# Record extracts:
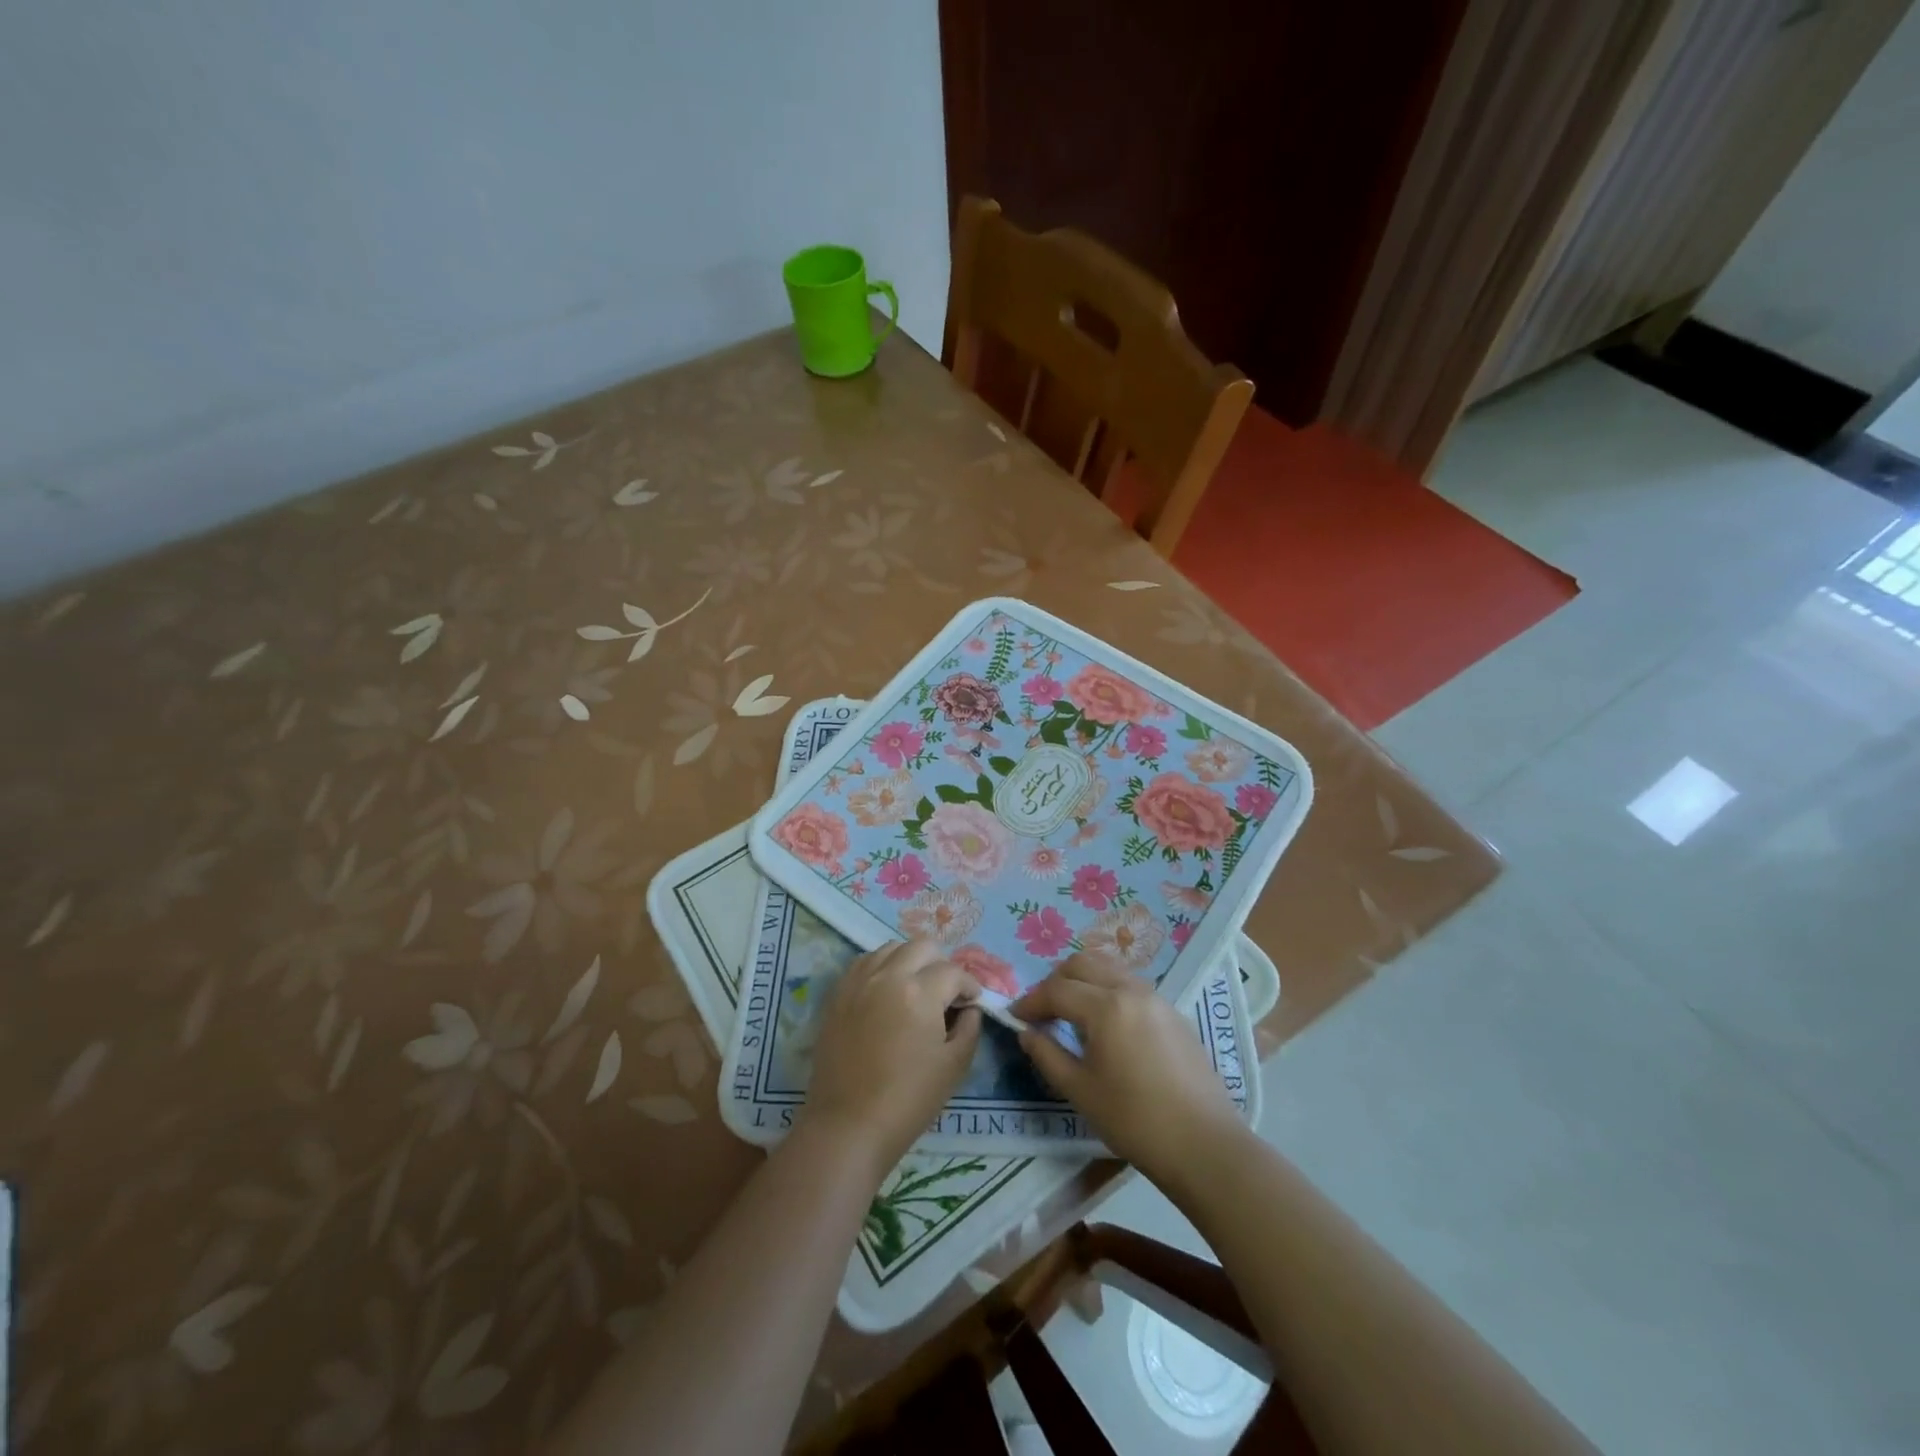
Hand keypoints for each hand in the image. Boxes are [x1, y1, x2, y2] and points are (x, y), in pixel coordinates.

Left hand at [801, 938, 982, 1178]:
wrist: (848, 1125)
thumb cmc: (908, 1100)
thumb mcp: (954, 1066)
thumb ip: (969, 1029)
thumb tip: (969, 1009)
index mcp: (920, 992)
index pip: (953, 972)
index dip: (969, 985)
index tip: (973, 1001)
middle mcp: (888, 975)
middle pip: (922, 946)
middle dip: (941, 963)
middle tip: (946, 990)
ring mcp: (858, 981)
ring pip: (890, 948)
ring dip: (910, 960)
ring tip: (915, 987)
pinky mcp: (837, 994)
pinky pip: (864, 963)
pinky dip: (881, 967)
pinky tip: (886, 991)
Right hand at [1011, 953, 1243, 1186]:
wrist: (1204, 1145)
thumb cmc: (1134, 1120)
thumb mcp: (1080, 1090)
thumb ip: (1047, 1055)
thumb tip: (1026, 1033)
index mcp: (1106, 1006)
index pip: (1057, 990)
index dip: (1031, 1001)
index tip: (1015, 1017)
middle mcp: (1131, 989)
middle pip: (1083, 963)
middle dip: (1055, 981)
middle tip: (1042, 1010)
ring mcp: (1156, 998)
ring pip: (1109, 968)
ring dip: (1083, 980)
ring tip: (1070, 1012)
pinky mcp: (1173, 1013)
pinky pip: (1130, 984)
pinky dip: (1107, 989)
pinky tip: (1105, 1023)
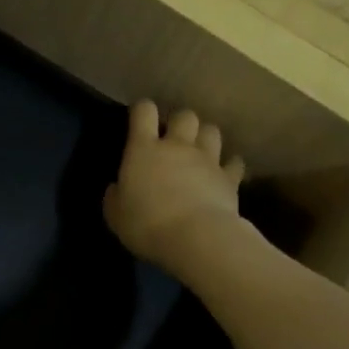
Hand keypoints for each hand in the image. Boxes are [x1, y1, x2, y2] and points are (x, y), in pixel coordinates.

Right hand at [104, 100, 245, 272]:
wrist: (195, 238)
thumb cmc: (146, 224)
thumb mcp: (115, 215)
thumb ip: (115, 196)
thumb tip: (116, 188)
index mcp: (144, 149)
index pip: (143, 112)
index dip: (141, 110)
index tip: (139, 119)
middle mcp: (178, 146)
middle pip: (184, 115)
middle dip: (179, 122)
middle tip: (173, 138)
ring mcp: (207, 160)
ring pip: (211, 131)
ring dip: (204, 137)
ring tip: (199, 151)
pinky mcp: (229, 178)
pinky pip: (234, 162)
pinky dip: (229, 165)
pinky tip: (224, 173)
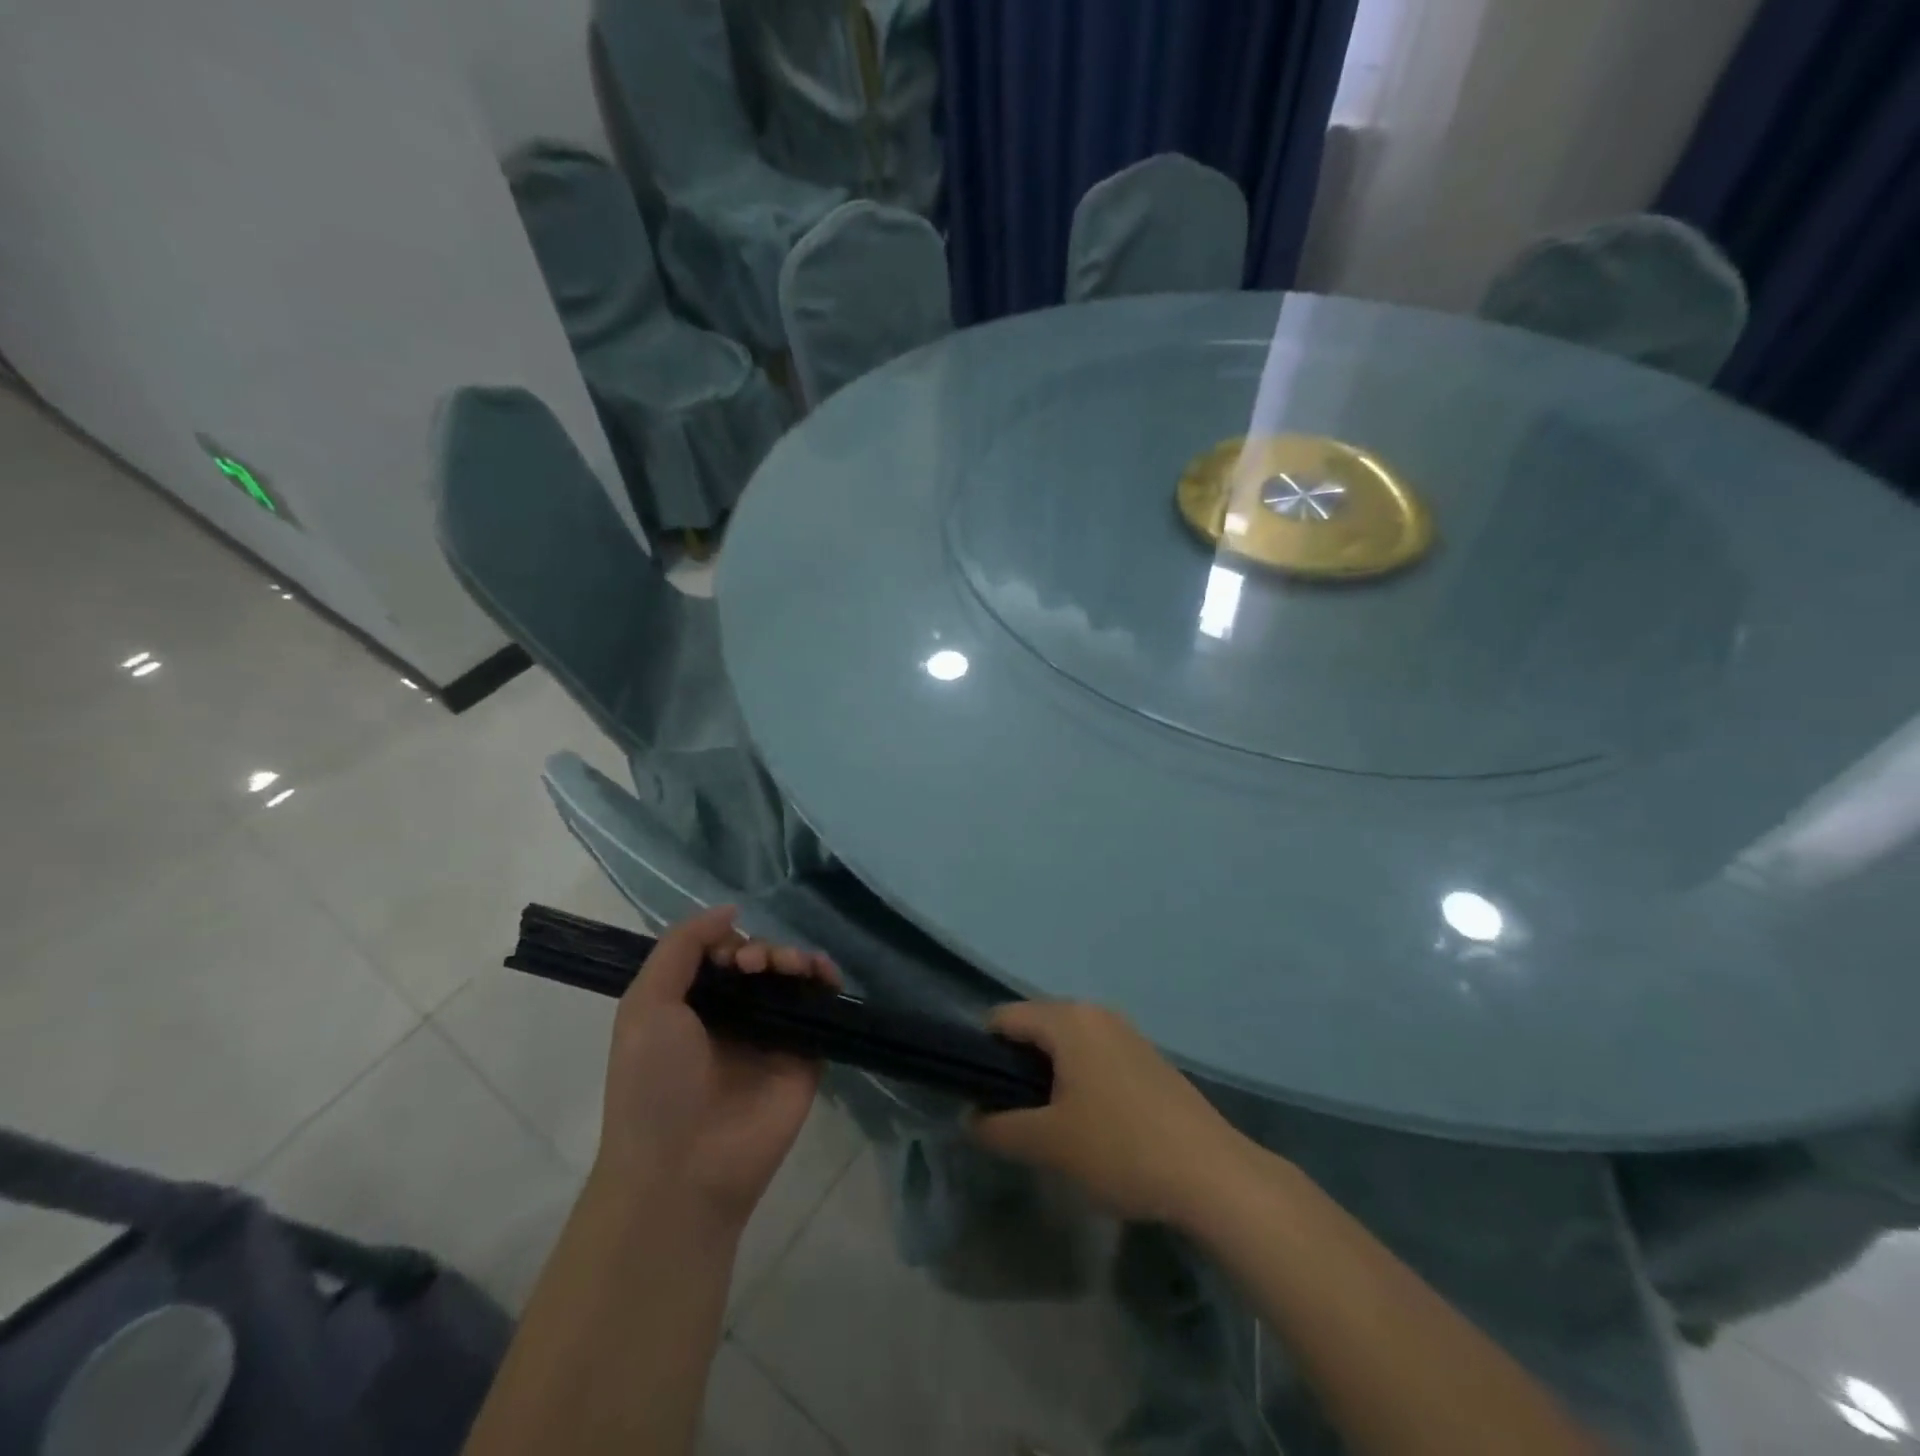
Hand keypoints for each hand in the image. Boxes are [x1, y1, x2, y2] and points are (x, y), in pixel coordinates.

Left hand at [593, 906, 840, 1229]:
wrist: (684, 1169)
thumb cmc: (653, 1084)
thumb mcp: (646, 1004)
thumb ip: (681, 946)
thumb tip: (730, 910)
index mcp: (691, 1006)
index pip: (720, 954)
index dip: (730, 942)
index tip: (732, 956)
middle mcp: (733, 1017)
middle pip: (760, 961)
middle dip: (764, 949)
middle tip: (757, 964)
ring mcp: (771, 1036)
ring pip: (792, 979)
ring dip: (794, 957)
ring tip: (790, 966)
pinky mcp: (804, 1055)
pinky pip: (820, 1008)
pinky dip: (826, 981)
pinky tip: (823, 972)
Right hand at [971, 1002, 1248, 1226]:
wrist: (1211, 1173)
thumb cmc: (1121, 1148)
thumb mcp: (1049, 1144)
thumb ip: (999, 1128)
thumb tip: (969, 1119)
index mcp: (1068, 1020)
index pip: (1004, 1017)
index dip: (982, 1052)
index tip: (979, 1093)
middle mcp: (1095, 1013)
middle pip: (1036, 1026)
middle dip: (1015, 1065)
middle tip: (1011, 1113)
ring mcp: (1125, 1032)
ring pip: (1066, 1042)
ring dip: (1047, 1074)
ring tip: (1047, 1122)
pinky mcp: (1146, 1057)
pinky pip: (1094, 1054)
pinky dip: (1078, 1077)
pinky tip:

# Exercise:
Copy out, word for word, the part of the entries above that begins at the line with "ring mcp: (207, 160)" and ends at the line with "pinky tip: (224, 173)", including both.

# Task output:
ring mcp: (207, 160)
ring pip: (211, 131)
ring dip: (204, 137)
ring tip: (199, 151)
pinky mcp: (229, 178)
pinky pip: (234, 162)
pinky dip: (229, 165)
pinky tip: (224, 173)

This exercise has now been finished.